A 1A USB charger operates at 5V, so 1A*5V, charges at 5W (minus losses in the cable).
The actual current that this corresponds to on the battery depends on its current state of charge. At 9V, 5W/9V=0.555A, while at 12.6V, 0.416A. Since they are in series, the same current flows through all of them.
Two ways to think about it:
(1) If you think of 3 cells as just three smaller 18650s (it really is just three smaller LiPos - 3S is how they're arranged), that'll give you an idea. 3-cell 900 mAh oughta charge about the same as one 2700 mAh 18650. (Although, the higher voltage does mean much lower resistive losses, but that's more significant for discharge than charge.)

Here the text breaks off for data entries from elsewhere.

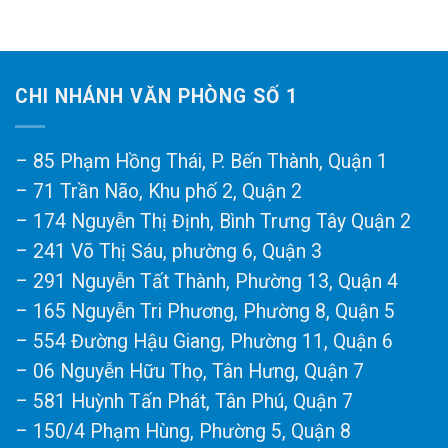
CHI NHÁNH VĂN PHÒNG SỐ 1
– 85 Phạm Hồng Thái, P. Bến Thành, Quận 1
– 71 Trần Não, Khu phố 2, Quận 2
– 174 Nguyễn Thị Định, Bình Trưng Tây Quận 2
– 241 Võ Thị Sáu, phường 6, Quận 3
– 291 Nguyễn Tất Thành, Phường 13, Quận 4
– 165 Nguyễn Tri Phương, Phường 8, Quận 5
– 554 Đường Hậu Giang, Phường 11, Quận 6
– 06 Nguyễn Hữu Thọ, Tân Hưng, Quận 7
– 581 Huỳnh Tấn Phát, Tân Phú, Quận 7
– 150/4 Phạm Hùng, Phường 5, Quận 8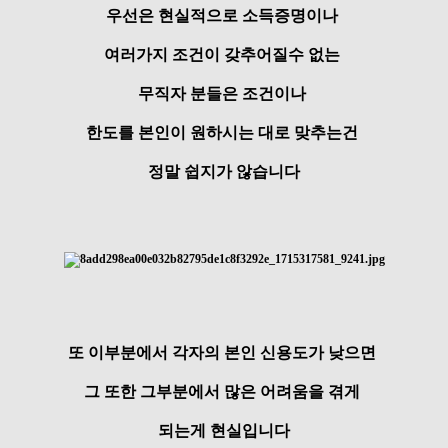
우선은 현실적으로 소득증명이나
여러가지 조건이 갖추어질수 없는
무직자 분들은
조건이나
한도를 본인이 원하시는 대로 맞추는건
정말 쉽지가 않습니다
또 이부분에서 각자의 본인 신용도가 낮으면
그 또한 그부분에서 많은 어려움을 겪게
되는게 현실입니다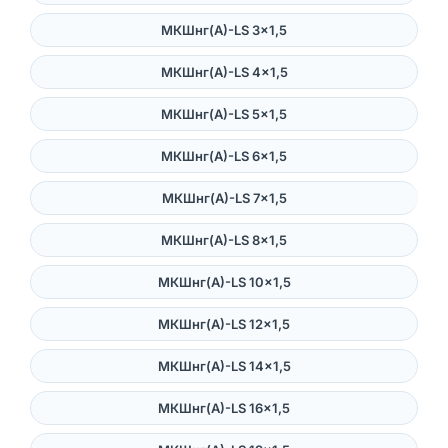
МКШнг(А)-LS 3×1,5
МКШнг(А)-LS 4×1,5
МКШнг(А)-LS 5×1,5
МКШнг(А)-LS 6×1,5
МКШнг(А)-LS 7×1,5
МКШнг(А)-LS 8×1,5
МКШнг(А)-LS 10×1,5
МКШнг(А)-LS 12×1,5
МКШнг(А)-LS 14×1,5
МКШнг(А)-LS 16×1,5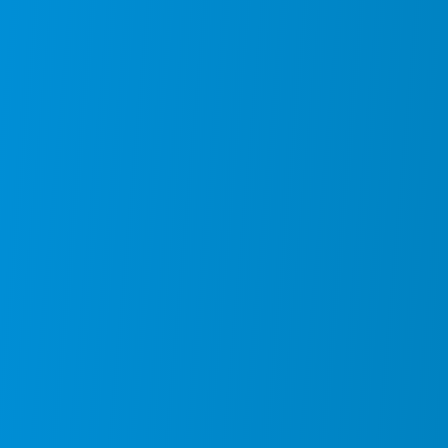
Masjid At Tahiroh Sijuk Belitung
Jl. Tj. Pandan – Tj. Kelayang, Dsn. Terong, Ds. Sijuk,
Kabupaten Belitung, Kepulauan Bangka Belitung.
Bahan plat galvalum. Diameter kubah utama 2,5 x 1,87
meter.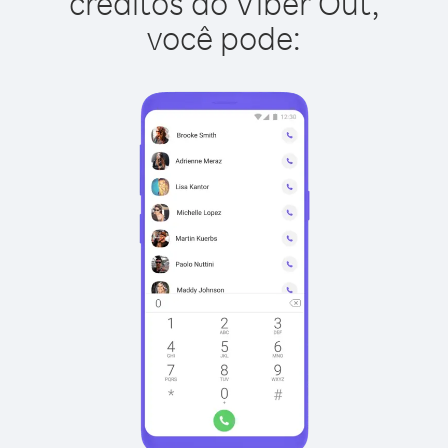
créditos do Viber Out,
você pode:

(2) Work out the watt-hours. If you do this, you can directly compare different batteries of different types as well. Say you have a 3-cell 900 mAh (0.9 Amp-hour) LiPo. LiPo has nominal voltage 3.7V (LiFePO4 batteries are 3.3V), so 0.9 Ah*3.7V = 3.33 (A*V)h = 3.33 Wh. Each cell will give you 3.33 Watt-hours. Three of them, 9.99 Watt-hours. 5 Watt charge speed, 9.99 Wh/5 W is about two hours. EScribe has a calculator for this in Mod->Battery btw. [More advantages of watt-hours instead of amps: If you know you vape at 20W, you know a 10Wh battery'll last you about half an hour continuous, and vaping plugged into a 5W charger, the battery won't be going down as long as you're vaping less than 25% of the time. I wish they sold batteries by Wh instead of mAh. It would make everything easier.]